== Given text ==

# # # # #

Whenever it comes to standing behind a pulpit on a Sunday morning, the preacher's goal is always to bring forth a word from God from the word of God. The last few posts have featured introductory suggestions for discerning the selection process for planning out the preaching of God's Word. Thus far we have noted four suggestions for determining the direction a man ought to pursue when preparing sermons:

1. Begin with prayer

2. Know relevant texts that can address a given topic on the preacher's heart

3. Anything gleaned from the preacher's reading of books, listening to podcasts or other sorts of media

4. Knowledge of contemporary events

Today's post is going to wrap-up the suggested list a man can take when trying to figure out the direction their preaching ought to take. In addition to the four above suggestions, we can offer two others:

The preacher ought to prefer preaching verse by verse or chapter by chapter expository preaching

There have been many books over the years that have advocated what is typically called "expository preaching". Expository preaching is not a style of preaching. Instead, expository preaching is the very heart of preaching - namely, "exposing" or "explaining the text" to the congregation for the purpose of exhortation and application by the power of the Holy Spirit. The gold standard of such preaching is the verse-by-verse expository sermon or what is technically called "continua scriptura" method. God revealed His word through the writing styles and personalities of the prophets and apostles. Each word they used and each line they wrote are by-products of Divine revelation.

# # # # #

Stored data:
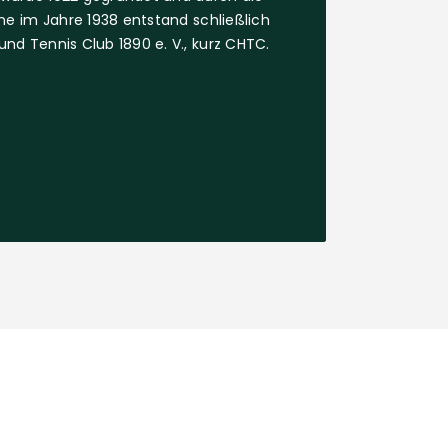
ine im Jahre 1938 entstand schließlich
nd Tennis Club 1890 e. V., kurz CHTC.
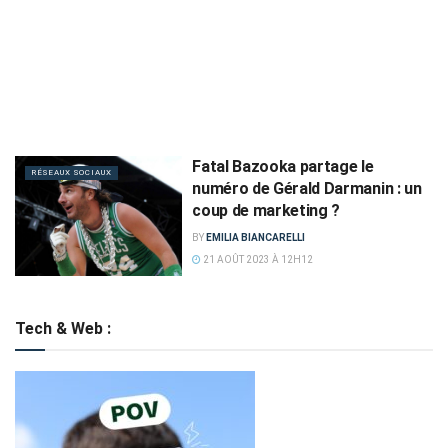
Fatal Bazooka partage le
RÉSEAUX SOCIAUX
numéro de Gérald Darmanin : un
coup de marketing ?
BY
EMILIA BIANCARELLI
21 AOÛT 2023 À 12H12
Tech & Web :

# # # # #

== Requirement 1 ==
Print the sermon-planning text in full, word for word.
== Requirement 2 ==
Output every line of the records verbatim, leaving the pictures out of your answer.
The records are unrelated to the sermon-planning text.

== Final answer 1 ==
Whenever it comes to standing behind a pulpit on a Sunday morning, the preacher's goal is always to bring forth a word from God from the word of God. The last few posts have featured introductory suggestions for discerning the selection process for planning out the preaching of God's Word. Thus far we have noted four suggestions for determining the direction a man ought to pursue when preparing sermons:

1. Begin with prayer

2. Know relevant texts that can address a given topic on the preacher's heart

3. Anything gleaned from the preacher's reading of books, listening to podcasts or other sorts of media

4. Knowledge of contemporary events

Today's post is going to wrap-up the suggested list a man can take when trying to figure out the direction their preaching ought to take. In addition to the four above suggestions, we can offer two others:

The preacher ought to prefer preaching verse by verse or chapter by chapter expository preaching

There have been many books over the years that have advocated what is typically called "expository preaching". Expository preaching is not a style of preaching. Instead, expository preaching is the very heart of preaching - namely, "exposing" or "explaining the text" to the congregation for the purpose of exhortation and application by the power of the Holy Spirit. The gold standard of such preaching is the verse-by-verse expository sermon or what is technically called "continua scriptura" method. God revealed His word through the writing styles and personalities of the prophets and apostles. Each word they used and each line they wrote are by-products of Divine revelation.

== Final answer 2 ==
ine im Jahre 1938 entstand schließlich
nd Tennis Club 1890 e. V., kurz CHTC.
Fatal Bazooka partage le
RÉSEAUX SOCIAUX
numéro de Gérald Darmanin : un
coup de marketing ?
BY
EMILIA BIANCARELLI
21 AOÛT 2023 À 12H12
Tech & Web :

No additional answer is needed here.